[Dataset entries]
━━━━━━━━━━━━━━━━━━━━━━━━━━━━━━

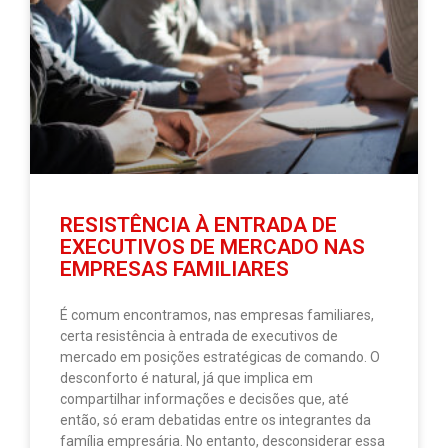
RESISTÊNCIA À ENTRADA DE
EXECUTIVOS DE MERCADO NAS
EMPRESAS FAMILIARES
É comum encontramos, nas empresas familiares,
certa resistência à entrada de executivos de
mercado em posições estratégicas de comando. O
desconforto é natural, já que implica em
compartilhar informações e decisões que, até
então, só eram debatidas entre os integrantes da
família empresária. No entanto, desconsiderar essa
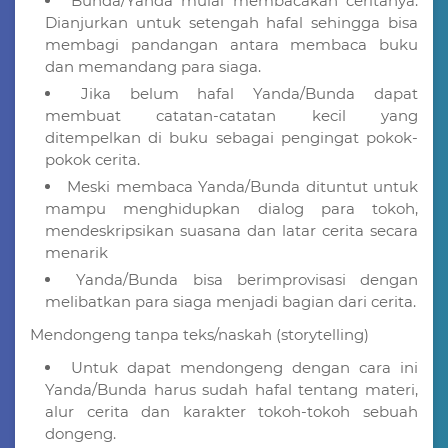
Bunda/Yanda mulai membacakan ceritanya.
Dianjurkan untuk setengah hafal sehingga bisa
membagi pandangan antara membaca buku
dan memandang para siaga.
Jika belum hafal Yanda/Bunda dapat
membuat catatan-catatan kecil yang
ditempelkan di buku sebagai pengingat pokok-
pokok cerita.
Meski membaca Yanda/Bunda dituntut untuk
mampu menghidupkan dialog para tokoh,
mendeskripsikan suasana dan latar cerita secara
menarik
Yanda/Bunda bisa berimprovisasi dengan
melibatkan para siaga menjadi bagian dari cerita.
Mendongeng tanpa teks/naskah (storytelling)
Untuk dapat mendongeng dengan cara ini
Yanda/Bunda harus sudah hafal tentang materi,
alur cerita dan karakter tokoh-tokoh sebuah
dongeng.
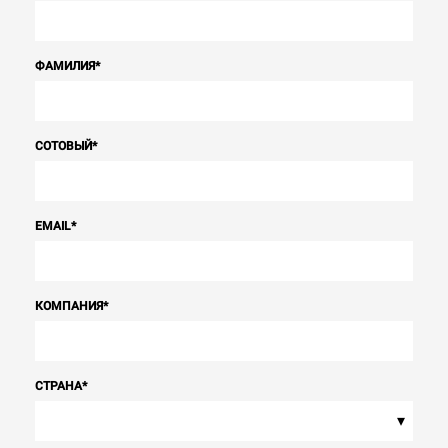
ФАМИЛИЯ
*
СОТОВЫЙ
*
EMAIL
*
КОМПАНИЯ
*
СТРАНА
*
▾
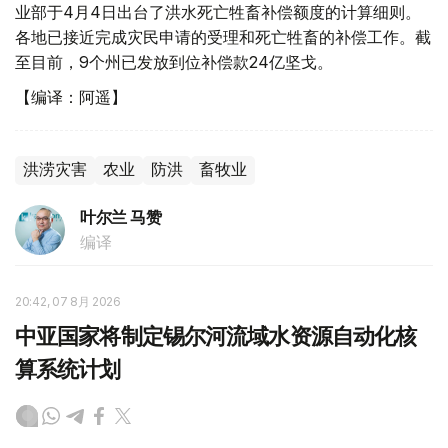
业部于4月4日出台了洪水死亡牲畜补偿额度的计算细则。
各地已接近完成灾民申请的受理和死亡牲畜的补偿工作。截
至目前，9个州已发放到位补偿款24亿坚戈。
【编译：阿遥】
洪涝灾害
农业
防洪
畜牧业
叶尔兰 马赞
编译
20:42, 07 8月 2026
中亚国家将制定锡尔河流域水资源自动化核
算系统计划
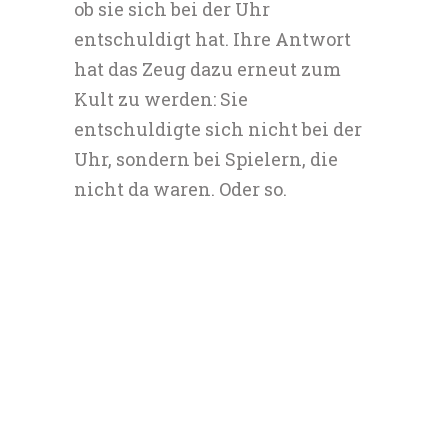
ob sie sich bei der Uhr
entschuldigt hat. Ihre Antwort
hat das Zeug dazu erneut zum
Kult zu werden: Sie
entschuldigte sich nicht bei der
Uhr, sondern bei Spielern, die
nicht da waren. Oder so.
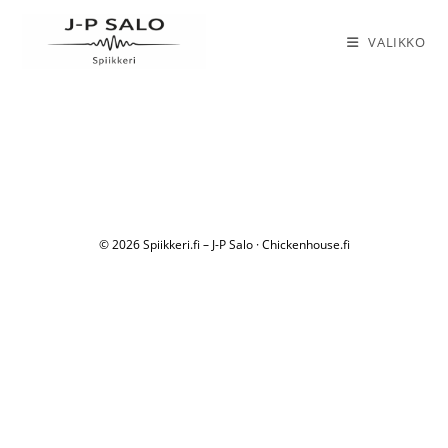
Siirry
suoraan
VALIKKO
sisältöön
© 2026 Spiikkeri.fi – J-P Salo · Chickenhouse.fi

━━━━━━━━━━━━━━━━━━━━━━━━━━━━━━

Work instruction = Repeat the text of the items word for word from the first line through the line containing "família empresária. No", including that line. Leave out the pictures.

Result of this task =
RESISTÊNCIA À ENTRADA DE
EXECUTIVOS DE MERCADO NAS
EMPRESAS FAMILIARES
É comum encontramos, nas empresas familiares,
certa resistência à entrada de executivos de
mercado em posições estratégicas de comando. O
desconforto é natural, já que implica em
compartilhar informações e decisões que, até
então, só eram debatidas entre os integrantes da
família empresária. No entanto, desconsiderar essa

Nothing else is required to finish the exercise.